Background: The recognition of microbial molecular patterns via toll-like receptors (TLRs) is critical for mucosal defenses.
Methods: Using well-differentiated primary cultures of human airway epithelia, we investigated the effects of exposure of the cells to cytokines (TNF-alpha and IFN-gamma) and dexamethasone (dex) on responsiveness to the TLR2/TLR1 ligand Pam3CSK4. Production of IL-8, CCL20, and airway surface liquid antimicrobial activity were used as endpoints.

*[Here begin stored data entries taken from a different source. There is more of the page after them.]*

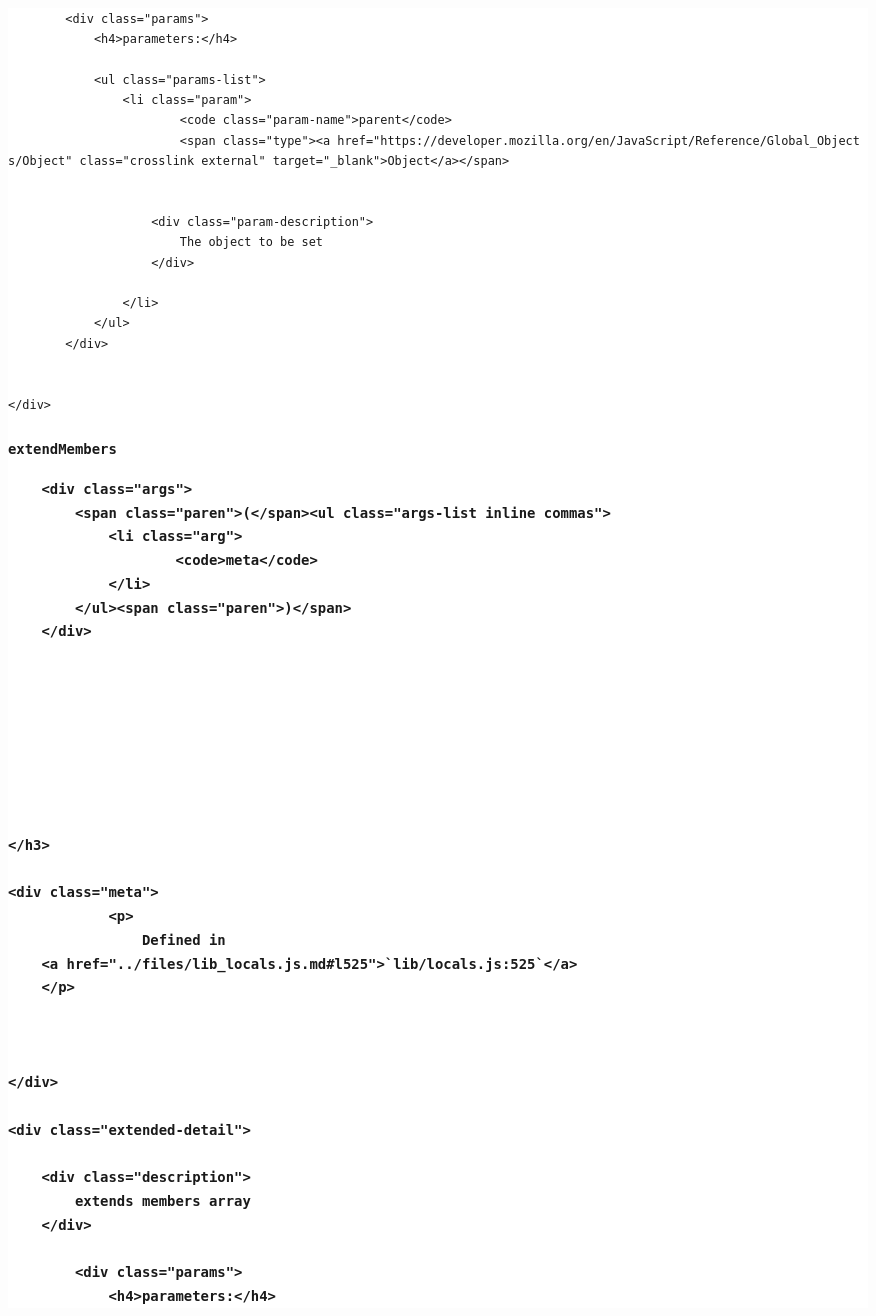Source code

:             <div class="params">
                <h4>parameters:</h4>

                <ul class="params-list">
                    <li class="param">
                            <code class="param-name">parent</code>
                            <span class="type"><a href="https://developer.mozilla.org/en/JavaScript/Reference/Global_Objects/Object" class="crosslink external" target="_blank">Object</a></span>


                        <div class="param-description">
                            The object to be set
                        </div>

                    </li>
                </ul>
            </div>


    </div>
</div>
<a name="method_extendMembers" class="anchor-link"></a>
<div class="method item">
    <h3 class="name"><code>extendMembers</code>

        <div class="args">
            <span class="paren">(</span><ul class="args-list inline commas">
                <li class="arg">
                        <code>meta</code>
                </li>
            </ul><span class="paren">)</span>
        </div>








    </h3>

    <div class="meta">
                <p>
                    Defined in
        <a href="../files/lib_locals.js.md#l525">`lib/locals.js:525`</a>
        </p>



    </div>

    <div class="extended-detail">

        <div class="description">
            extends members array
        </div>

            <div class="params">
                <h4>parameters:</h4>

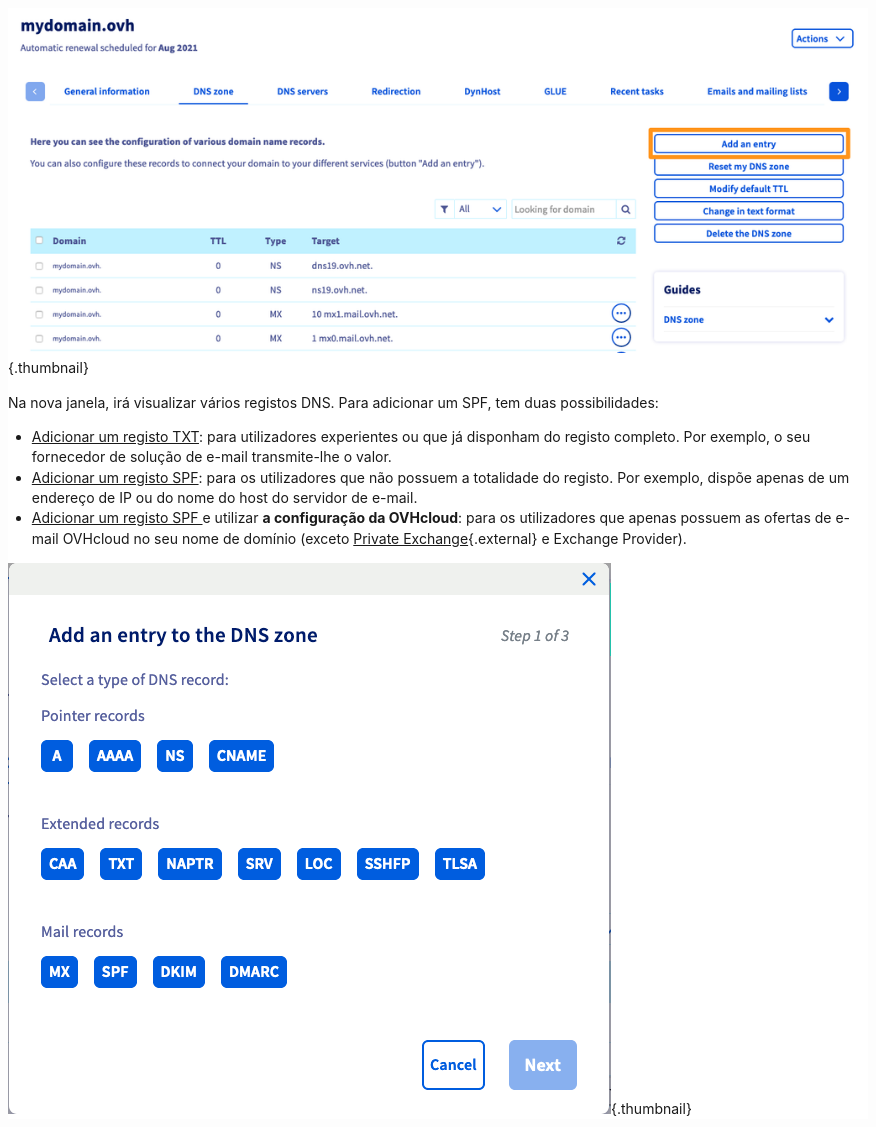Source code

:![domínio](images/spf_records_add_entry_step1.png){.thumbnail}

Na nova janela, irá visualizar vários registos DNS. Para adicionar um SPF, tem duas possibilidades:

- [Adicionar um registo TXT](#txtrecord): para utilizadores experientes ou que já disponham do registo completo. Por exemplo, o seu fornecedor de solução de e-mail transmite-lhe o valor.
- [Adicionar um registo SPF](#spfrecord): para os utilizadores que não possuem a totalidade do registo. Por exemplo, dispõe apenas de um endereço de IP ou do nome do host do servidor de e-mail.
- [Adicionar um registo SPF ](#spfrecordovhcloud)e utilizar **a configuração da OVHcloud**: para os utilizadores que apenas possuem as ofertas de e-mail OVHcloud no seu nome de domínio (exceto [Private Exchange](https://www.ovh.pt/emails/hosted-exchange/){.external} e Exchange Provider).

![domínio](images/spf_records_add_entry.png){.thumbnail}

Results: Microarray expression profiling in human airway epithelia revealed that first response cytokines markedly induced TLR2 expression. Real-time PCR confirmed that cytokines (TNF-alpha and IFN-gamma), dexamethasone (dex), or cytokines + dex increased TLR2 mRNA abundance. A synergistic increase was seen with cytokines + dex. To assess TLR2 function, epithelia pre-treated with cytokines +/- dex were exposed to the TLR2/TLR1 ligand Pam3CSK4 for 24 hours. While cells pre-treated with cytokines alone exhibited significantly enhanced IL-8 and CCL20 secretion following Pam3CSK4, mean IL-8 and CCL20 release decreased in Pam3CSK4 stimulated cells following cytokines + dex pre-treatment. This marked increase in inflammatory gene expression seen after treatment with cytokines followed by the TLR2 ligand did not correlate well with NF-kappaB, Stat1, or p38 MAP kinase pathway activation. Cytokines also enhanced TLR2 agonist-induced beta-defensin 2 mRNA expression and increased the antimicrobial activity of airway surface liquid. Dex blocked these effects.
Conclusion: While dex treatment enhanced TLR2 expression, co-administration of dex with cytokines inhibited airway epithelial cell responsiveness to TLR2/TLR1 ligand over cytokines alone. Enhanced functional TLR2 expression following exposure to TNF-alpha and IFN-gamma may serve as a dynamic means to amplify epithelial innate immune responses during infectious or inflammatory pulmonary diseases.